Brazil's Olympic anti-doping system barely beats regulation deadline
New doping lab promises it's ready to handle more than 6,000 samples
Anti-doping is an international game of "the mouse and the cat," says Henrique Pereira. In Brazil, he's in charge of the cats.
"There's no end to this kind of job, but that's what motivates us," Pereira says as he gives the CBC a tour of Brazil's anti-doping lab. He's proud of the new $25-million facility in Rio, of which he's vice-director. It was built to analyze more than 6,000 samples during the Olympics. But the political chaos in Brazil came dangerously close to derailing a key Olympic milestone, which could have rendered all the technology on display useless during the Games.
Just across the street from Brazil's new anti-doping lab is the old lab. In 2013, the World Anti Doping Agency (WADA) stripped its certification for being too old and not having enough qualified staff. During the 2014 World Cup in Brazil, they had to send each sample to Europe for testing, incurring enormous costs and lengthy delays.
"It's one thing to do this kind of management of samples in the World Cup," Pereira says. "It's very important, but a small number of samples. For the Olympic Games, from my perspective, it would be impossible."

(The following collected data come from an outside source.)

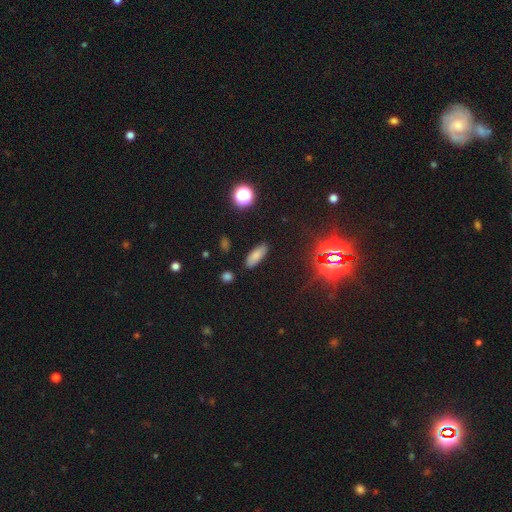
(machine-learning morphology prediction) Q: Smooth or featured?
A: smooth (78%); runner-up: star or artifact (13%)
Q: How rounded?
A: in between (71%); runner-up: cigar-shaped (27%)
Q: Merging?
A: none (87%); runner-up: minor disturbance (9%)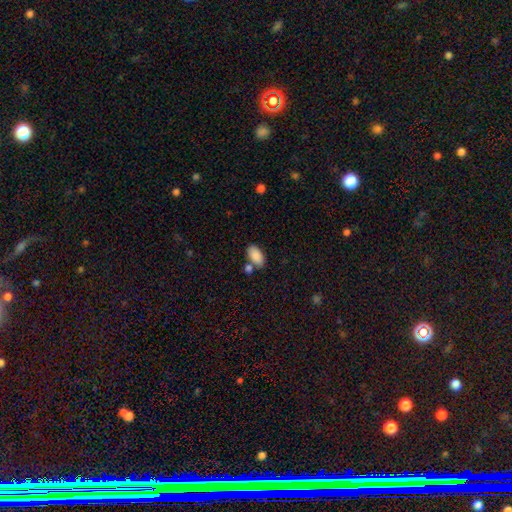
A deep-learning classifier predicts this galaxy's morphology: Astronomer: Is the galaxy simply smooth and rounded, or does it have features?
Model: smooth — 88%.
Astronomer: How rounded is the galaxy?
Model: in between — 94%.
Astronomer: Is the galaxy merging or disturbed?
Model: none — 65%.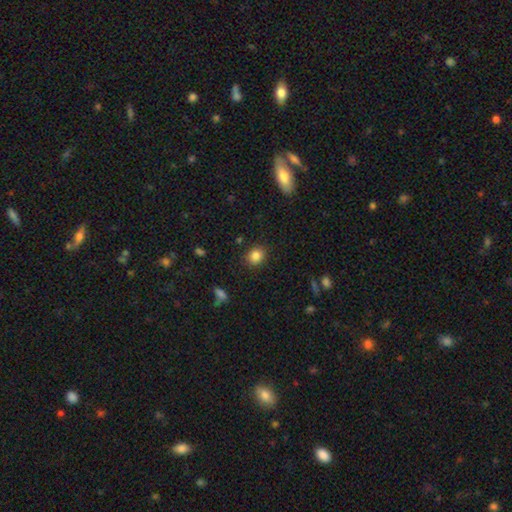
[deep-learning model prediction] This is clearly a smooth galaxy (84%). How rounded: likely round (67%). Merging: clearly none (86%).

"Now we are living a new reality," Pereira says. "After the investment of the federal government, we have a new building, new staff, new machines, so it's almost a new life."
Right now, doping tests are done in one room. During the Olympics, it will take over the entire building. Testers will operate in three shifts, 24 hours a day, testing not just for 700 known banned substances but also for things that athletes might use in the future, like "gene doping."
Brazil's scientists are aware that no Olympic anti-doping program will work if the system around it is broken or, as was recently the case in Russia, found to be corrupt. Brazil is currently in chaos due to a multibillion-dollar corruption scandal that has implicated the former president, and another financial scandal involving the current president.
"If someone does something wrong, sooner or later that will be exposed," Pereira says. "Because there's so many stakeholders around the project that it's impossible to keep a bad thing quiet and in the shadow for a long time."